Намереваясь недолго постоять у причала, я остался там до наступления сумерек. Затем вернулся в дом, присел по обыкновению за рабочий стол и компьютер и решил написать послание. Кому? Поразительно – людям.

«Место, в котором я пребываю сейчас, по-видимому, еще не успело полностью исчерпать себя. Я рад. Просто рад тому, что могу находиться здесь чуточку дольше, чем планировал, и, вероятно, немного короче, чем ожидал. Такое место обычно называют домом – источником силы и вдохновения. Я не сумел обрести свой дом там, но отыскал его здесь, в этом забытом, почти что нетронутом уголке земного шара, где с каждым годом становится все меньше и меньше незапятнанного людьми.

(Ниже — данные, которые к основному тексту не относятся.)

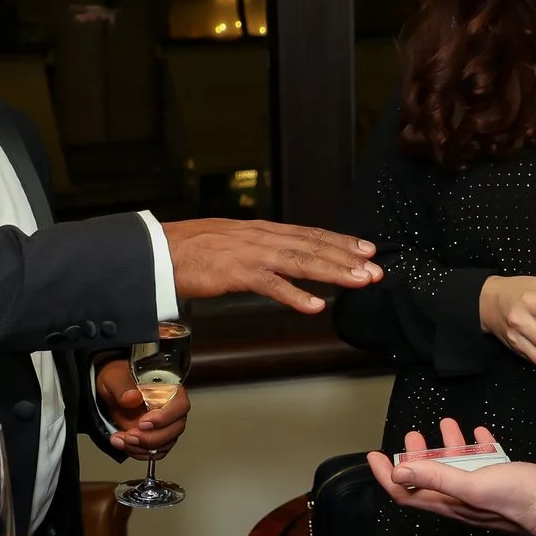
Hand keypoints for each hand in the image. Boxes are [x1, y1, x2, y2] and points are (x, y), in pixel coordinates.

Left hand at [96, 357, 186, 456]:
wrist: (111, 392)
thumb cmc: (118, 380)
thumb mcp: (115, 378)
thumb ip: (123, 387)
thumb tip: (132, 398)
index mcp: (168, 389)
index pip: (180, 405)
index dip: (165, 417)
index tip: (143, 422)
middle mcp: (171, 408)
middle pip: (175, 429)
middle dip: (152, 438)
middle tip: (130, 435)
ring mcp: (165, 425)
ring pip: (165, 444)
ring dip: (142, 448)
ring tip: (120, 439)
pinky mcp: (155, 437)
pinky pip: (154, 452)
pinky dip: (138, 452)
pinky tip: (123, 444)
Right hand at [161, 218, 381, 313]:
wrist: (158, 250)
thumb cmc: (192, 249)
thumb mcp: (233, 241)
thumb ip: (259, 248)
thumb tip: (281, 258)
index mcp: (263, 230)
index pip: (310, 234)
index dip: (341, 241)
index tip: (367, 249)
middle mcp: (263, 237)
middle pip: (313, 246)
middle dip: (348, 258)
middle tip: (376, 269)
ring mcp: (251, 254)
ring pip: (302, 261)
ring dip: (334, 272)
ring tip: (360, 281)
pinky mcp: (237, 273)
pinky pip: (272, 285)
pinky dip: (296, 295)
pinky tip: (317, 305)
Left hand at [369, 419, 535, 535]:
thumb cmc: (515, 499)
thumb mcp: (471, 485)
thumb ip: (436, 478)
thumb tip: (400, 473)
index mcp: (448, 502)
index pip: (406, 492)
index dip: (386, 475)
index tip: (374, 456)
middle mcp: (460, 498)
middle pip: (428, 478)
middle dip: (416, 456)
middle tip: (411, 436)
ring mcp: (480, 490)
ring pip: (456, 467)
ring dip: (447, 446)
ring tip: (446, 426)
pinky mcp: (499, 481)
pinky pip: (482, 462)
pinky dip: (477, 446)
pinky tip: (478, 434)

Здесь я впервые смог вспомнить, как любил. Быть может, единственный, но самый честный и искренний раз в жизни я любил свою настоящую семью. Эти тревожащие меня воспоминания похожи на почерневшие от сажи угольки, раскаленные, но уже не пылающие. Облик моих настоящих родных, повторяю, настоящих, держится во мне прибитыми гвоздями на сердце, истекающем кровью. Оно болит мучительно, но терпит. Терпит так, словно только от его терпения и зависит жизнь моих мамы и папы. А живешь ты, как известно, до тех пор, пока о тебе помнят. Я помню. Жаль только, что мне не удалось сохранить, увековечить, пронести это удивительное ощущение внутри себя до настоящей секунды – удивительное ощущение любви, которое осталось лишь в моих фантомных воспоминаниях о родителях. Не верится, что когда-то мы были вместе.

Сейчас же я разрываю понятие «вместе» на две неравномерные части и называю себя той, одной из них, оторванной и брошенной на ветер. Пора бы задуматься о цельности себя вкупе с человеком, способным собрать твое измельченное, раздробленное ментальное тело по кусочкам и возродить к новой жизни. Но существует ли такой человек?

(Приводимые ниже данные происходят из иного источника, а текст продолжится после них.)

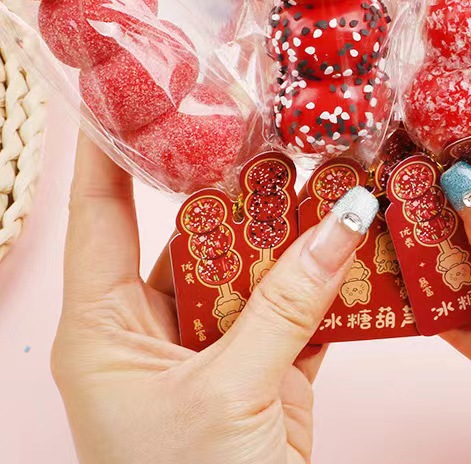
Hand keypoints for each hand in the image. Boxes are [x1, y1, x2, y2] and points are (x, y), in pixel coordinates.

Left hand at [52, 133, 377, 463]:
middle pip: (193, 230)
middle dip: (237, 183)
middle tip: (272, 126)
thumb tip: (347, 219)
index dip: (111, 146)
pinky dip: (329, 280)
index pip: (100, 212)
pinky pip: (296, 306)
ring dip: (294, 230)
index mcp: (105, 327)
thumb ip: (289, 301)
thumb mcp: (227, 394)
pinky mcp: (265, 367)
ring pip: (254, 265)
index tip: (134, 86)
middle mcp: (154, 326)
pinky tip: (359, 243)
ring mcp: (214, 345)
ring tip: (330, 173)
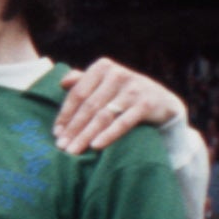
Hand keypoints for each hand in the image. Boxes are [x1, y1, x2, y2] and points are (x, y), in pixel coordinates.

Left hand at [55, 58, 184, 155]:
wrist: (162, 101)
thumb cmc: (123, 93)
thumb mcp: (104, 82)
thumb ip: (83, 80)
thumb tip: (62, 82)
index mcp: (103, 67)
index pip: (78, 94)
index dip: (65, 114)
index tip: (56, 133)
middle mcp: (117, 74)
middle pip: (89, 106)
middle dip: (73, 128)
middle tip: (62, 146)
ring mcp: (133, 88)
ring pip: (103, 116)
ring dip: (86, 135)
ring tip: (73, 150)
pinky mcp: (146, 103)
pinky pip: (123, 122)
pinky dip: (108, 135)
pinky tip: (95, 146)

Прожить до тридцати двух лет и полюбить лишь единожды – горько. Влюбиться один-единственный раз – стыдно. С определенного времени (не успел отследить, с какого именно) отсутствие «серьезных» увлечений в жизни стало порицаться обществом; тебя воспринимают неполноценным. Люди вообще опасаются одиночек, самодостаточных, с нордическим характером, с пулей в голове и считают, что настоящее чувство есть вспышка, и ему принято приписывать всякие романтические, идеалистические толкования. А я вижу, что проявление любви редеет и истончается главным образом потому, что действовать во имя чьих-либо интересов, кроме своих собственных, становится чуждым человеку. Ведь любовь – это действие. Желание совершать те самые действия всегда базируется на стремлении преобразить жизнь стоящего рядом, сделать ее лучше. Если же подобного душевного порыва не возникает, то и любви там взяться неоткуда. Так что пусть наши пути разойдутся, но неизменным останется истинно твой путь.

Я говорю так, потому что охота прибиться к стаду свойственна овцам или людям с острым инстинктом выживания. В толпе легче обезопаситься от нападения тех, кто привык жить поодиночке и не желает конкурировать с кем-либо еще, кроме самого себя. Так я оградился от всяческих притязаний со стороны общества и перенесся в совершенно иную область моих представлений о мире – на природу. Только первозданная чистота способна воскресить в нас чувство сопричастности к высшему, духовному Абсолюту, к тому, от чего вырастают крылья, – к любви. Но «любовь» в данном контексте понятие условное, так как то, что я называю любовью, уже изложено выше, и я не стану возвращаться к этому напрасно. Однако отмечу, что если любовь – это сумма слагаемых поступков, порожденных желанием украсить повседневность ближнего, то парящее, воздушное ощущение, испытываемое при полете, знаменуется следствием тех добрых дел, которые ты совершаешь якобы во имя любви.